▶ **PROBLEMS TO WORK ON**:
1. From the review of Inside U.S.A., quote everything from "This book, now" down to "stringers. . . .".
2. Answer these questions from the review of Inside U.S.A.:
(a) In what month and year was the Churchill remark made?
(b) How many people did Gunther interview?
(c) Which publisher is reissuing the book?

▶ **DOCUMENT SEGMENT**:
━━━

The Atlantic Monthly, Arthur Schlesinger Jr.
"America," Winston Churchill said, "stands at this moment at the summit of the world." The moment was August, 1945. Nazi Germany had fallen, the atomic bomb had been dropped, imperial Japan was about to surrender, the European Allies were battered and spent, and the United States bestrode the narrow world. It was a new America, hardly known to the world--or to itself. This was the America that John Gunther portrayed in the vivid and acute reportage of
Inside U.S.A., which is to be reissued this month by the New Press.
This book, now half a century old, is an astonishing tour de force. It presents a shrewd, fast-moving, sparkling panorama of the United States at this historic moment of apparent triumph. . . .
Inside U.S.A. does not pretend to be a profound analysis of American civilization, in the manner of Tocqueville and Bryce. But Gunther had his own quiver of penetrating questions. His objective was to identify the forces that made "this incomparable Golconda of a country" move. Wherever he went, he asked, Who runs this state or city? What are the basic and irreversible sources of power--social power, economic power, political power? He interviewed more than 900 people and emerged with more than a million words of notes. And he did it all himself, without professional researchers or stringers. . . .
Inside U.S.A. is far from a panegyric. Gunther listed "the worst American characteristics--covetousness, ignorance, absence of esthetic values, get-rich-quickism, bluster, lack of vision, lack of foresight, excessive standardization, and immature and undisciplined social behavior." America was still "an enormously provincial nation," he wrote. "I do not know any country that is so ignorant about itself." Have we improved noticeably in the half century since?
Sinclair Lewis
The richest treasure-house of facts about America that has ever been published, and probably the most spirited and interesting.

━━━

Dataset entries

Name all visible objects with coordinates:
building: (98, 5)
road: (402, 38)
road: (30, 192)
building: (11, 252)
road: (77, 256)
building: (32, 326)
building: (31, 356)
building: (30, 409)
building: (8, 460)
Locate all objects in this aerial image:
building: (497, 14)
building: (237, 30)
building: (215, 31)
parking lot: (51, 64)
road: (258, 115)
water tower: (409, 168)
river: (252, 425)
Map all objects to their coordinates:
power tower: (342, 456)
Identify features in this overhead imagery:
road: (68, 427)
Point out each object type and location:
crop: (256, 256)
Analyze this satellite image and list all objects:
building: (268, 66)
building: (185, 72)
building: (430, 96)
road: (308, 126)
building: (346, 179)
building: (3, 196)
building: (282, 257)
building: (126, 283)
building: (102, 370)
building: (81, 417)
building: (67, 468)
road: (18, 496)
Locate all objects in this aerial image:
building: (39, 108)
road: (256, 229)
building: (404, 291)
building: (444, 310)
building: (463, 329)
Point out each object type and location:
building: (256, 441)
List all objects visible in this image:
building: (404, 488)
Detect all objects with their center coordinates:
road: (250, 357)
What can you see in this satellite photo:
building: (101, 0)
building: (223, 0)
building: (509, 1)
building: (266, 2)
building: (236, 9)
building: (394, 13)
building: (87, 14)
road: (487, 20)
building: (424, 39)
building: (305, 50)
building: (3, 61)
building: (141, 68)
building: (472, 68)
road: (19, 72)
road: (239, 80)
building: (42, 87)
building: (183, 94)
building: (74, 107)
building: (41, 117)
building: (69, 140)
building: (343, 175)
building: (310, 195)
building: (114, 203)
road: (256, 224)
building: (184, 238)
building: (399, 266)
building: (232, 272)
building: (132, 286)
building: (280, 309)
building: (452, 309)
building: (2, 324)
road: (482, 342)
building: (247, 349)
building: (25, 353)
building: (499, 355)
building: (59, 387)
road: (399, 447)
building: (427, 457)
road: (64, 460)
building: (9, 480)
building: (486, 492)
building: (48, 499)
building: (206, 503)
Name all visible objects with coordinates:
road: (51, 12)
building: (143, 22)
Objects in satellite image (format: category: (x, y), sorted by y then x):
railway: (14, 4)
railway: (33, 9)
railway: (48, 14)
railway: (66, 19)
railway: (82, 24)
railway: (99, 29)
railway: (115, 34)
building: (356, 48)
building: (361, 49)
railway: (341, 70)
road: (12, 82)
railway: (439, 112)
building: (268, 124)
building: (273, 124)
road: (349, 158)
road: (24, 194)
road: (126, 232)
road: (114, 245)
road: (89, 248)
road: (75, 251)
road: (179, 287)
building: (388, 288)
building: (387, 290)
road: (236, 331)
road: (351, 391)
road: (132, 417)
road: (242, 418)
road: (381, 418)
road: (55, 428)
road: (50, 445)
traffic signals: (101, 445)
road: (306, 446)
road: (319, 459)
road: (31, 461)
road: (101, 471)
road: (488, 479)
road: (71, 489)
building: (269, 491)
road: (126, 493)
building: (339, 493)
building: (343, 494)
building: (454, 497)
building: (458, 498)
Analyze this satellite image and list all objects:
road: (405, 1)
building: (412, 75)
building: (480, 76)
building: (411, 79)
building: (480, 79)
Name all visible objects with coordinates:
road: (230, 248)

━━━

▶ **EXERCISE SOLUTIONS**:
1.
This book, now half a century old, is an astonishing tour de force. It presents a shrewd, fast-moving, sparkling panorama of the United States at this historic moment of apparent triumph. . . .
Inside U.S.A. does not pretend to be a profound analysis of American civilization, in the manner of Tocqueville and Bryce. But Gunther had his own quiver of penetrating questions. His objective was to identify the forces that made "this incomparable Golconda of a country" move. Wherever he went, he asked, Who runs this state or city? What are the basic and irreversible sources of power--social power, economic power, political power? He interviewed more than 900 people and emerged with more than a million words of notes. And he did it all himself, without professional researchers or stringers. . . .

2.
(a) August, 1945
(b) More than 900
(c) The New Press